The fact is, though, that while my clients have been partially right - the grain of batting average can be player - that’s not the end of the story. Batting average can also be calculated for an entire team, for example, or for a player in a given season, or for a team in a given season, and so forth. Understanding this generally encourages data engineers, analysts and others to do two things that are important from a data governance perspective:
Naming columns in a way that helps to clarify the grain of particular metrics
Constructing calculations for these metrics in a manner that is reusable across different grains
The second one is particularly important; if tomorrow everyone agreed that batting average would be redefined, it would be much simpler to change the logic that calculates it in one place and have it to apply to all grains rather than to have to search it down in multiple places and replace the logic in each situation (it’s much less prone to error, too).

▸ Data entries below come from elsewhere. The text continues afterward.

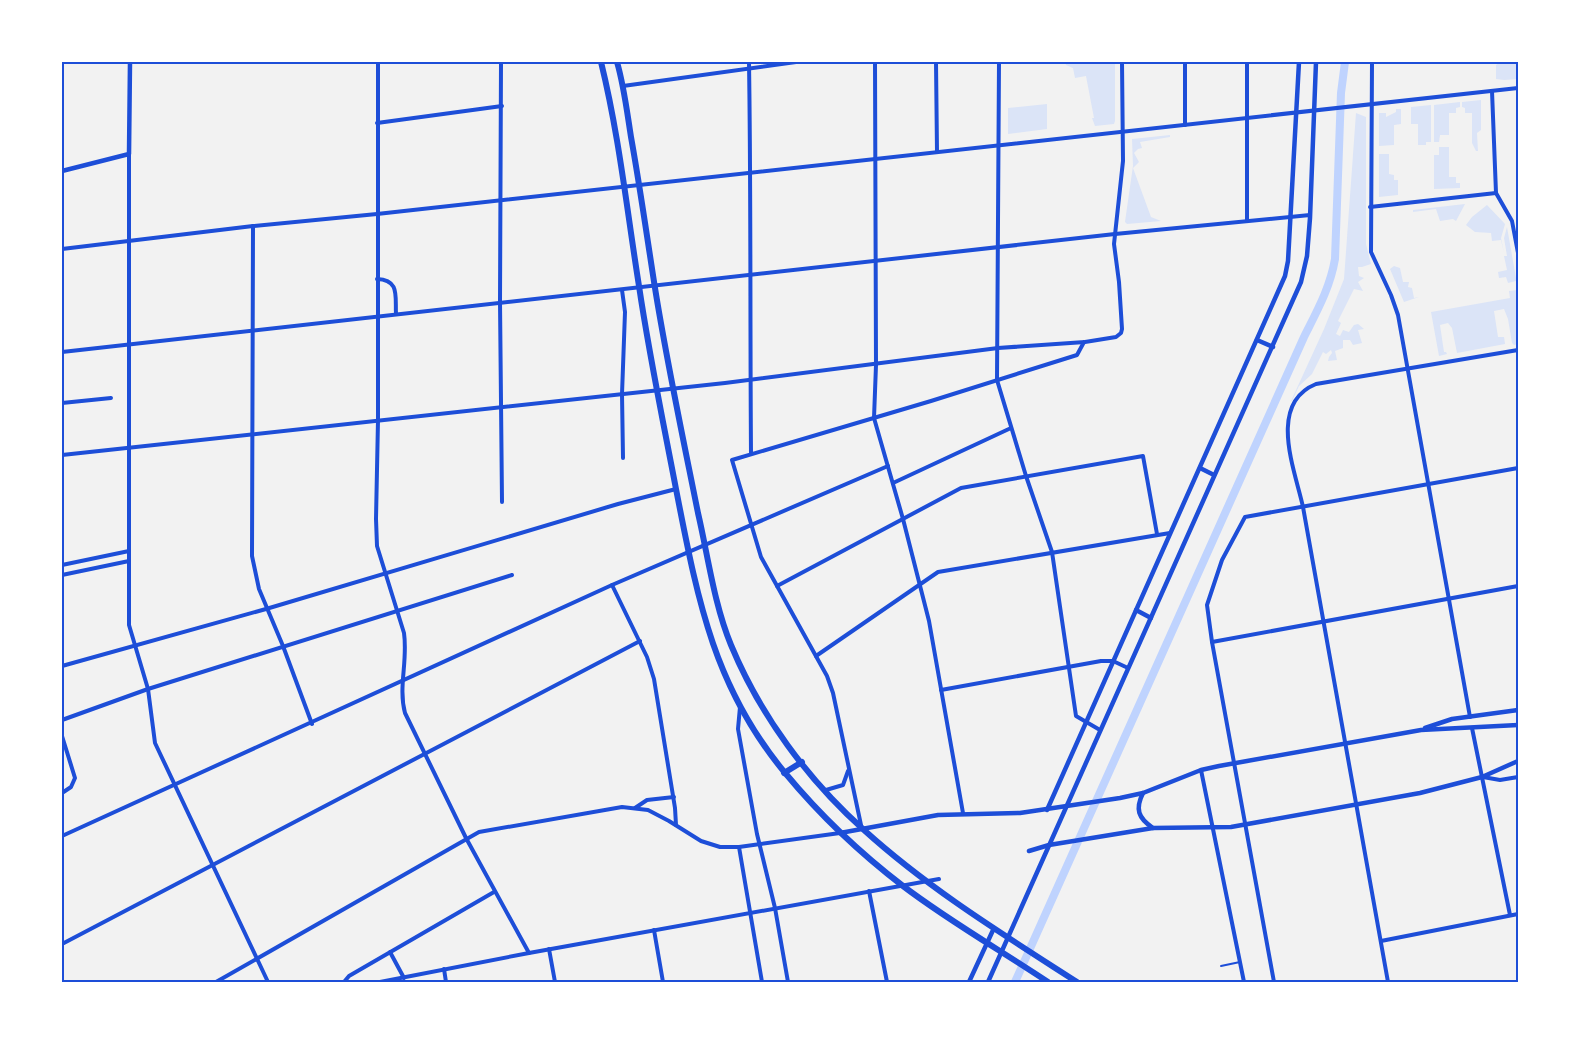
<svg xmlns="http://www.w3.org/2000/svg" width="1580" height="1044" font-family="Lato,sans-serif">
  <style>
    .green { fill: #dbe4f7 }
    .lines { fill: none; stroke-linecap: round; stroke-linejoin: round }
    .canal { stroke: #bfd3fe; stroke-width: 8 }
    .service { stroke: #1d4ed8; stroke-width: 2 }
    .minor { stroke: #1d4ed8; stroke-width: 4 }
    .tertiary { stroke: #1d4ed8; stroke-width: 4.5 }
    .primary { stroke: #1d4ed8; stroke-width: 6 }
    .neatline { fill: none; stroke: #1d4ed8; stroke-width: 2 }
  </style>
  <rect width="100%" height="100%" fill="#f2f2f2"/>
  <g class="green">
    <path d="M1065,62H1115V121L1114,124L1095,126L1092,118H1094L1086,76L1075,78L1073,68L1066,65Z"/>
    <path d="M1496,62H1518V79L1504,80L1496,79V65L1499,63Z"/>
    <path d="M1481,100V130L1477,133L1478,151H1476L1472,143V113H1465V108L1462,107V102Z"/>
    <path d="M1460,102V107L1456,108V113H1449V135H1440L1439,142H1434V105Z"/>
    <path d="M1047,104V129L1008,134V108Z"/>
    <path d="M1431,105V142H1426V145H1418V124H1411V107Z"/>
    <path d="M1396,109H1401V124L1394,125V145L1379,146V113H1386V117L1396,112Z"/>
    <path d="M1356,113L1366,117V244L1371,264L1362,267H1358L1359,276L1364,278L1358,282L1363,291L1354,289L1338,321L1341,323L1336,334L1340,336L1343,330L1349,332L1354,325L1358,324L1364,329L1358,330L1362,343L1353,345L1350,340H1343V348L1335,351L1337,360L1328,361L1329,357L1332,353L1331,350L1326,354L1323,352L1312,374L1299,386L1292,401H1291L1324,329L1344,279Z"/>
    <path d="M1170,135V137L1140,142L1142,148L1138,149L1134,153L1139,162L1133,168L1151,217L1161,221L1127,224L1125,222L1133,166L1132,139Z"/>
    <path d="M1439,147H1449V177H1456V183H1460V188L1434,189V155H1439Z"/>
    <path d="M1379,154H1389V174L1394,175V180H1398V195L1379,197Z"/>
    <path d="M1465,204L1456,221L1453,219L1440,221L1436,209L1413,212V210Z"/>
    <path d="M1487,205L1505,224L1501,238L1504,253L1501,240L1492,241L1491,233L1475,232L1466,225L1472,217Z"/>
    <path d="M1507,227L1516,278V281L1508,283L1506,277L1499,278L1498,272L1507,270L1504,256H1507L1504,238Z"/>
    <path d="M1394,266L1400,268L1403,282H1409L1408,287L1412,288L1414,298L1419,297L1404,302L1390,269Z"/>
    <path d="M1517,290L1518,344L1514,345L1512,343L1508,319L1504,309L1494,311L1498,337H1504L1505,344L1457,353L1452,328L1448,323L1440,325L1444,352H1446L1447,354L1439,356L1431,312L1510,298L1509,291Z"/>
  </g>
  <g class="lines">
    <path class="canal" d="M1015,982L1304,337C1317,311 1330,288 1335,259L1341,93L1345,62"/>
    <path class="service" d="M1221,966L1240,962"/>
    <g class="minor">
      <path d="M378,62V420L376,519L377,546L404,633C408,661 398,687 405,713L466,838L529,953"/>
      <path d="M501,62L500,302L502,502"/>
      <path d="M749,62C751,192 750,322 751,453"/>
      <path d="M875,62L876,365L874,418L903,519L929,621L963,813"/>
      <path d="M936,62L937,152"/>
      <path d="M999,62L997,380L1026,476L1052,552L1076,716L1100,730"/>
      <path d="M1185,62V125"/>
      <path d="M1247,62V221"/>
      <path d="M1372,62L1371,252L1391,295L1398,315L1470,717"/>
      <path d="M623,86L796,62"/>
      <path d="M1492,91L1496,193L1512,221L1518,253"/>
      <path d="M377,123L502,106"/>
      <path d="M129,154V625L148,689L155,743L268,982"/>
      <path d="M1370,207L1496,193"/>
      <path d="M253,226L252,556L259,589L283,646L312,724"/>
      <path d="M62,249L253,226L377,214L1518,88"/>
      <path d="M377,279C400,280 395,296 396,314"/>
      <path d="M622,290L625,312L622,394L623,458"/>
      <path d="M62,352L1115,234L1310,215"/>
      <path d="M62,403L111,398"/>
      <path d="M62,455L725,383L998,348L1085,342L1116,337L1121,333L1122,329L1119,282L1114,244L1123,161L1122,62"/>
      <path d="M893,483L1011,428"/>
      <path d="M62,565L129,551"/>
      <path d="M62,575L129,561"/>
      <path d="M612,585L647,657L654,679L675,808L676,825"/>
      <path d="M777,586L961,488L1143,456L1157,534"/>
      <path d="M1212,642L1518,586"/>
      <path d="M816,656L938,572L1170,533"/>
      <path d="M62,666L266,609L618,504L676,489"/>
      <path d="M941,690L1101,661H1113L1128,668"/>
      <path d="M740,707L738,729L757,834L775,908L788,982"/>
      <path d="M62,720L148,689L512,575"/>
      <path d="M1472,728L1510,915"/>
      <path d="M62,736L75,778L71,787L62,793"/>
      <path d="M1201,770L1244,982"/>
      <path d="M1483,777L1500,780L1518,777"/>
      <path d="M826,790L843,785L848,771"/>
      <path d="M635,808L647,800L674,797"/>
      <path d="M861,825L833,693L827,676L761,557L732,460L931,401L1077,355L1084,342"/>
      <path d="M62,836L612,585L888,466"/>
      <path d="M739,847L762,982"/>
      <path d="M869,891L887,982"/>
      <path d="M654,930L663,982"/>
      <path d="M1381,941L1518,914"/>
      <path d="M62,944L640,641"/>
      <path d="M549,949L555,982"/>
      <path d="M390,952L404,978"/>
      <path d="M444,969L446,982"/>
      <path d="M216,982L479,832L622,807L648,810L669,821L701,841L720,847H739L840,833"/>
      <path d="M344,982L349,976L494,892"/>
      <path d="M380,982L529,953L939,879"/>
      <path d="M1274,982L1212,642L1207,605L1222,560L1245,517L1518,468"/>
      <path d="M1388,982L1303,507C1295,470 1267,404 1316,384L1518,350"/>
    </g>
    <g class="tertiary">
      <path d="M62,171L129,154L130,62"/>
      <path d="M1257,340L1273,347"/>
      <path d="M1200,468L1214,475"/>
      <path d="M1136,610L1151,618"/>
      <path d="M1425,728L1452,719L1518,710"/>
      <path d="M1143,793C1135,809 1138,818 1153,828"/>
      <path d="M1047,810L1285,276L1288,261L1299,62"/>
      <path d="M840,833L938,815L1020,813L1120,798L1143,793L1201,770L1219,766L1421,730L1518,725"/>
      <path d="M1029,851L1049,845L1153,828L1231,827L1420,793L1482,777L1518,761"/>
      <path d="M969,982L994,928"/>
      <path d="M988,982L1301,282L1307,256L1310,218L1316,62"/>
    </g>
    <g class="primary">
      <path d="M601,62C619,135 627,211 639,286C649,354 663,421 676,489C697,596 713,687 786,774C820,815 860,853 903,886C949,921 1000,950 1048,982"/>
      <path d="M617,62C624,86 627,112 631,137C640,187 647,237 655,288C667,363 683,438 698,513C708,556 714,604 731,645C760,715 808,780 864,830C929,889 1004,935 1077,982"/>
      <path d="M784,773L802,762"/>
    </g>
  </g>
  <rect width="1580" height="1044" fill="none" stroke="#ffffff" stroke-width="126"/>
  <rect x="63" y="63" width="1454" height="918" class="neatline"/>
</svg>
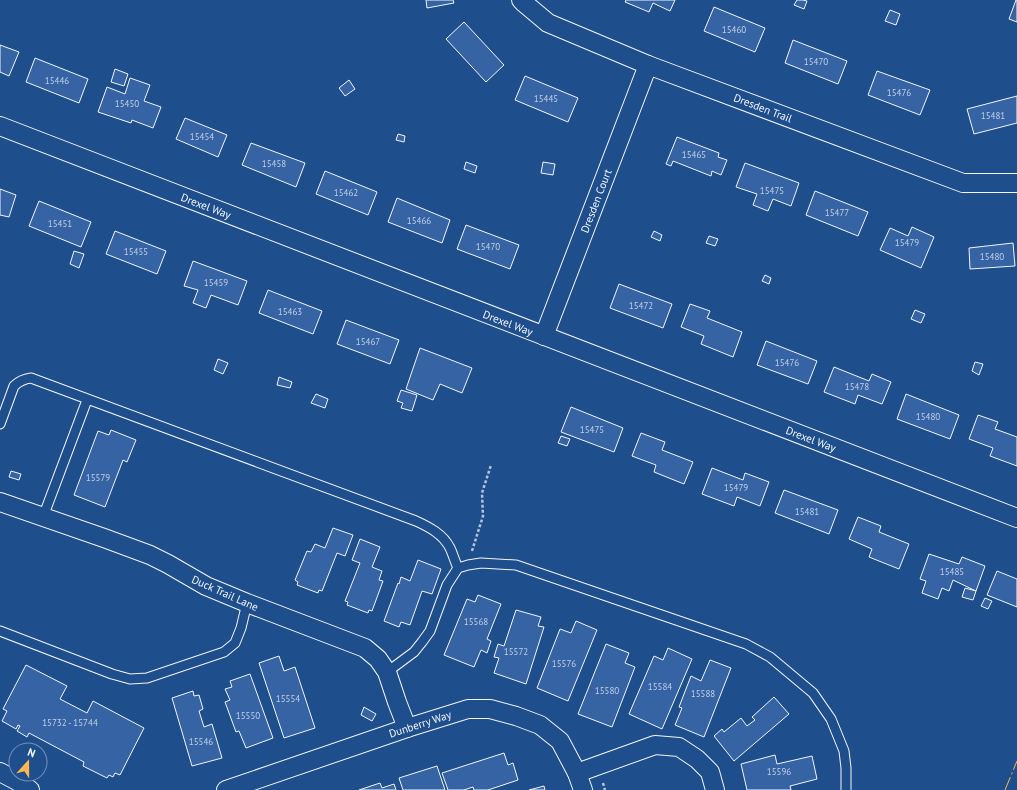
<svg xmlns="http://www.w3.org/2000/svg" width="1017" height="790" font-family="'PT Sans',sans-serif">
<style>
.building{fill:#3563a3;stroke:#f2f6ff}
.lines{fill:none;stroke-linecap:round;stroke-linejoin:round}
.service-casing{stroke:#f2f6ff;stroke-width:11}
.minor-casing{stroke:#f2f6ff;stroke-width:20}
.path{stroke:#b3c4dc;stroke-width:2.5;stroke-dasharray:3 2;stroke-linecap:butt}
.service{stroke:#1f4e8c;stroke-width:9}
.minor{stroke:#1f4e8c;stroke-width:18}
.power{stroke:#ffb74d;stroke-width:1;stroke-dasharray:14 3 2 3;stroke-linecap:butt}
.labels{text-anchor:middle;stroke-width:3;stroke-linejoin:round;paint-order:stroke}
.number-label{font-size:9px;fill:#c3d1e8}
.street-label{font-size:11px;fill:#f2f6ff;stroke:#1f4e8c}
</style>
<rect width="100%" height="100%" fill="#1f4e8c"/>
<g class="building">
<path d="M 426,0 L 453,0 L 454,3 L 427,8 Z"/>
<path d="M 626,0 L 675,0 L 670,11 L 653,3 L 649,12 L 625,2 Z"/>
<path d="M 797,0 L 803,0 L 807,1 L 804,9 L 794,5 Z"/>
<path d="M 1016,0 L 1017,0 L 1017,22 L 1009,19 Z"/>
<path d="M 714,7 L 765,28 L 755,52 L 704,31 Z"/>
<path d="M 890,10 L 900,14 L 896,25 L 885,21 Z"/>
<path d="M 464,22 L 504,65 L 486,82 L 446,39 Z"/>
<path d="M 793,40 L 847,61 L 838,84 L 785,63 Z"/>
<path d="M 0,45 L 19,52 L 9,76 L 0,72 Z"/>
<path d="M 35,58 L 88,79 L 79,103 L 26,82 Z"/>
<path d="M 115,69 L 128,74 L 124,86 L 111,82 Z"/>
<path d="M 877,71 L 930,90 L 920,115 L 868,95 Z"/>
<path d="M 525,76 L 578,98 L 568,122 L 515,100 Z"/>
<path d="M 130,78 L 150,85 L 144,101 L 161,107 L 153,128 L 132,120 L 131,123 L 98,112 L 107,87 L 125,94 Z"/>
<path d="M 349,80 L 355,89 L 345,96 L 339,88 Z"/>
<path d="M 1017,96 L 1017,123 L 974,134 L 967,109 Z"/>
<path d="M 185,118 L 227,135 L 218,157 L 176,139 Z"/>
<path d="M 398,134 L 405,136 L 404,142 L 396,140 Z"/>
<path d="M 677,137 L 719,153 L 718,157 L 727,160 L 721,175 L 712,171 L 711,176 L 673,161 L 671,166 L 666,164 Z"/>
<path d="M 251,143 L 305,163 L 296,187 L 242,165 Z"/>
<path d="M 466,162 L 477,166 L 475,173 L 464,169 Z"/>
<path d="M 543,162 L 555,164 L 553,175 L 541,173 Z"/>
<path d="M 745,163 L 799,183 L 791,206 L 773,199 L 768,211 L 753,205 L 757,194 L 736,187 Z"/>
<path d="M 325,171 L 377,192 L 368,215 L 316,194 Z"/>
<path d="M 0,189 L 16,195 L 9,217 L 0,215 Z"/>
<path d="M 815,191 L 868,212 L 858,236 L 806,215 Z"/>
<path d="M 397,198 L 450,220 L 442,243 L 388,222 Z"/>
<path d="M 39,201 L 91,222 L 81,247 L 29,226 Z"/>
<path d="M 466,225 L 519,245 L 510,269 L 457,249 Z"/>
<path d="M 912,227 L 934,237 L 921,268 L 880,250 L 890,228 L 908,236 Z"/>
<path d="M 115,231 L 166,251 L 157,274 L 106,254 Z"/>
<path d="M 654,231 L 662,235 L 660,241 L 651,237 Z"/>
<path d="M 709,236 L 718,239 L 715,246 L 706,243 Z"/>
<path d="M 1013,243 L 1015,266 L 970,269 L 969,248 Z"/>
<path d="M 74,251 L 84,254 L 79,268 L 70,264 Z"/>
<path d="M 193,261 L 247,281 L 238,305 L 211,295 L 206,308 L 193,303 L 198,290 L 184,286 Z"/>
<path d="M 765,275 L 771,278 L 769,284 L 762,281 Z"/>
<path d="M 619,284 L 672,304 L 663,328 L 610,308 Z"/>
<path d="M 268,290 L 322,311 L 313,334 L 259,313 Z"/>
<path d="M 690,304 L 710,311 L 707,318 L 742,332 L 733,357 L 701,344 L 704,336 L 681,327 Z"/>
<path d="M 915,310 L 925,314 L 921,323 L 911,319 Z"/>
<path d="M 346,320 L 399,340 L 390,364 L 337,344 Z"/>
<path d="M 766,341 L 817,361 L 808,384 L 757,365 Z"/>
<path d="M 420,348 L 472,368 L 462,393 L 440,384 L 433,400 L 406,389 Z"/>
<path d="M 218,359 L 228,363 L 223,374 L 214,370 Z"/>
<path d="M 975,362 L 983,364 L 979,375 L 972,371 Z"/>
<path d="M 834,367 L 869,381 L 872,374 L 891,382 L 882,404 L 858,395 L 855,404 L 824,392 Z"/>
<path d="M 279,377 L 292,382 L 290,388 L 277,385 Z"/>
<path d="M 401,390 L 417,395 L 412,411 L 401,408 L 403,403 L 397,401 Z"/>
<path d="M 316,394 L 328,399 L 325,408 L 311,403 Z"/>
<path d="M 906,394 L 959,415 L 950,439 L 897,419 Z"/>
<path d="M 571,407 L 623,428 L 614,452 L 561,432 Z"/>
<path d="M 978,415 L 998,422 L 995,429 L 1017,437 L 1017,466 L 990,456 L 993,448 L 969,439 Z"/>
<path d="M 111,430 L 136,440 L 127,462 L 123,460 L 105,507 L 74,495 L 98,431 L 109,435 Z"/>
<path d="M 641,433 L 665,442 L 662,450 L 693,462 L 684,484 L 654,472 L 656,465 L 632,456 Z"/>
<path d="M 561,436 L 570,439 L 567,446 L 558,443 Z"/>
<path d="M 712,468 L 743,480 L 745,473 L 769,482 L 760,506 L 737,497 L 734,506 L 702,494 Z"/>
<path d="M 11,471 L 21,474 L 19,480 L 9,477 Z"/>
<path d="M 784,490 L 838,510 L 829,534 L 775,513 Z"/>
<path d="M 858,517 L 881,526 L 879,532 L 909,544 L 899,569 L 869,557 L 872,549 L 849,539 Z"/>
<path d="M 333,528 L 353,535 L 345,556 L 337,553 L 322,591 L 319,590 L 318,593 L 297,585 L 298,582 L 295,580 L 307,551 L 311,552 L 315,544 L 325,548 Z"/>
<path d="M 360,539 L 380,547 L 372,567 L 382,571 L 379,580 L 383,581 L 372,611 L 369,610 L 368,613 L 347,605 L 348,602 L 345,601 L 360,563 L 352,560 Z"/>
<path d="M 929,554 L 959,564 L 962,557 L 985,566 L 976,591 L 953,580 L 949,591 L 942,588 L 938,599 L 922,593 L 926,581 L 920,579 Z"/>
<path d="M 418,560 L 441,569 L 432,594 L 422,591 L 410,625 L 401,622 L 399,627 L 384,621 L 398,583 L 399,584 L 401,577 L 410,581 Z"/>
<path d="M 997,571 L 1017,579 L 1017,607 L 987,595 Z"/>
<path d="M 965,588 L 976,591 L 973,600 L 962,597 Z"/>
<path d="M 478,595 L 501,604 L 487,639 L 491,641 L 487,653 L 481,650 L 474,667 L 444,655 L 467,599 L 475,602 Z"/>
<path d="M 985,598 L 992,601 L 988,609 L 981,606 Z"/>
<path d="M 516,610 L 541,617 L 538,626 L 544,627 L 526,684 L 494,673 L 499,658 L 494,657 L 498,644 L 504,646 Z"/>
<path d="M 576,621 L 597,630 L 568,701 L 537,688 L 560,629 L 571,633 Z"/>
<path d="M 606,644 L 629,653 L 625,663 L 635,667 L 612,727 L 578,714 Z"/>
<path d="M 668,648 L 692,659 L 662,729 L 629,714 L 654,656 L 663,660 Z"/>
<path d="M 279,656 L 284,671 L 295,667 L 315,728 L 284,738 L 259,663 Z"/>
<path d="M 710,660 L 731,668 L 704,737 L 675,725 L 682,708 L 679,707 L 691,676 L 701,681 Z"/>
<path d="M 26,665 L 67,686 L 60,699 L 87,713 L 93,701 L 144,728 L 120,775 L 115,773 L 113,777 L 109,775 L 107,778 L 83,766 L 84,762 L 29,733 L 27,737 L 17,731 L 20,726 L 18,725 L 16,729 L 2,721 L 7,711 L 3,709 Z"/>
<path d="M 250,674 L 273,738 L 246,748 L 239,731 L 236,732 L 225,702 L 230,700 L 225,689 L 232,687 L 230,681 Z"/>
<path d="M 193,691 L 194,696 L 199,695 L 203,709 L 199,711 L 204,727 L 212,724 L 222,758 L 192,766 L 172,698 Z"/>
<path d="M 774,697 L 789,714 L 734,761 L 714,736 L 722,729 L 724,732 L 741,718 L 747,726 L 755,720 L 752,717 Z"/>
<path d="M 364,707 L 376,714 L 372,721 L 361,715 Z"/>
<path d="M 504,753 L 508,765 L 513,763 L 518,780 L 488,790 L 474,790 L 473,787 L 464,790 L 448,790 L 442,773 Z"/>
<path d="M 775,755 L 777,764 L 812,756 L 817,779 L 790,786 L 791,790 L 747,790 L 741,764 Z"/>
<path d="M 437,766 L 445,790 L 403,790 L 399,778 Z"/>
<path d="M 380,783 L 382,788 L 394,784 L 396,790 L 359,790 Z"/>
<path d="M 544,786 L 545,790 L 529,790 Z"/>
</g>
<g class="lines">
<defs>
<g id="service">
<path d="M 0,424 L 14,386 C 19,381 23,379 31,378 L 416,521 C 429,527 443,534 450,548 C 453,554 455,562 458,568"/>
<path d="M 43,517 L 87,400"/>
<path d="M 0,631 L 112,674 L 130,679 L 147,678 L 224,652 L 235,643 L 241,628 L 247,603"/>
<path d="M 387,672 L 414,652 L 422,642 L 430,631 L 447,585 L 458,568 L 468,565 L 481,563 L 516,565 L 746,644 L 770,657 L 813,693 L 831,719 L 844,751 L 846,768 L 846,790"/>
</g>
<g id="minor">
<path d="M 521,0 L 523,2 L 548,23 L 648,65 L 963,183 L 1017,183"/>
<path d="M 0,126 L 1017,518"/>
<path d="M 544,336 L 648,65"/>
<path d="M 0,502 L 104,538 L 150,555 L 168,564 L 206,586 L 247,603 L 365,648 L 378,659 L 387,672 L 397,702 L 407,728"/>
<path d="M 0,772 L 17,781 L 30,790"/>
<path d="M 577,773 L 655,745 L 679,747 L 697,759 L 710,772 L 715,790"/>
<path d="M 226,790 L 407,728 L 468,709 L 490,709 L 516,716 L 540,725 L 560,741 L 577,773 L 583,790"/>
</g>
</defs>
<use href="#service" class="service-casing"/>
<use href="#minor" class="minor-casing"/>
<g class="path">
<path d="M 472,551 L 483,516 L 482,493 L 491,465"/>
<path d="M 603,783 L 605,790"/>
</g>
<use href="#service" class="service"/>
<use href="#minor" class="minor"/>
<path class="power" d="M 1005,790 L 1017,761"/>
</g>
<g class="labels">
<g class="number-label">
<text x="734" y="33">15460</text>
<text x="816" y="65">15470</text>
<text x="57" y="84">15446</text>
<text x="899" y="96">15476</text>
<text x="546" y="102">15445</text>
<text x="127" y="107">15450</text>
<text x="993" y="119">15481</text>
<text x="202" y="140">15454</text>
<text x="694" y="158">15465</text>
<text x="274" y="167">15458</text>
<text x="772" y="194">15475</text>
<text x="346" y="196">15462</text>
<text x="837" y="216">15477</text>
<text x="419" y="224">15466</text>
<text x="60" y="227">15451</text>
<text x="907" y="246">15479</text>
<text x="488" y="250">15470</text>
<text x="136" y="255">15455</text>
<text x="992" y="260">15480</text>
<text x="216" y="286">15459</text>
<text x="641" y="309">15472</text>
<text x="290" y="315">15463</text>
<text x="368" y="345">15467</text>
<text x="787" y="366">15476</text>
<text x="857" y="390">15478</text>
<text x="928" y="420">15480</text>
<text x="592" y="433">15475</text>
<text x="98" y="481">15579</text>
<text x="736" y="491">15479</text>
<text x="807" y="515">15481</text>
<text x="952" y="575">15485</text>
<text x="476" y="625">15568</text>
<text x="516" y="655">15572</text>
<text x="564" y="667">15576</text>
<text x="660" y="690">15584</text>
<text x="607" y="694">15580</text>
<text x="703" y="697">15588</text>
<text x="288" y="702">15554</text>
<text x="248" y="719">15550</text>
<text x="70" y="726">15732 - 15744</text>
<text x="201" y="745">15546</text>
<text x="779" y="775">15596</text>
</g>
<g class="street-label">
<text transform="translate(763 108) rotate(21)" y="4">Dresden Trail</text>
<text transform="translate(596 201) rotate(-69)" y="4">Dresden Court</text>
<text transform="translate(206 206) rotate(21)" y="4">Drexel Way</text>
<text transform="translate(508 323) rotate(21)" y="4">Drexel Way</text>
<text transform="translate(811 439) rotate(21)" y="4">Drexel Way</text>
<text transform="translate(225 593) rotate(24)" y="4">Duck Trail Lane</text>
<text transform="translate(420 724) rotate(-18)" y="4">Dunberry Way</text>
</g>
</g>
<g transform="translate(28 762) rotate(21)"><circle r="19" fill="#1f4e8c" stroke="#7391ba"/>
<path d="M0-3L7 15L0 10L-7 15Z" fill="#ffb74d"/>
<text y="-6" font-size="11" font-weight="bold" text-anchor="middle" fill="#f2f6ff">N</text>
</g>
</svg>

Another advantage of thinking about metrics in terms of their grain is that it allows us to contextualize and organize our thought process a bit more clearly; this makes, among other things, data gap analysis more productive by letting our teams ideate about possible data usage without immediately needing to worry about which physical table a metric needs to be stored on.
It’s an important concept to keep in mind and one to make sure you discuss - just, perhaps, not on Thanksgiving.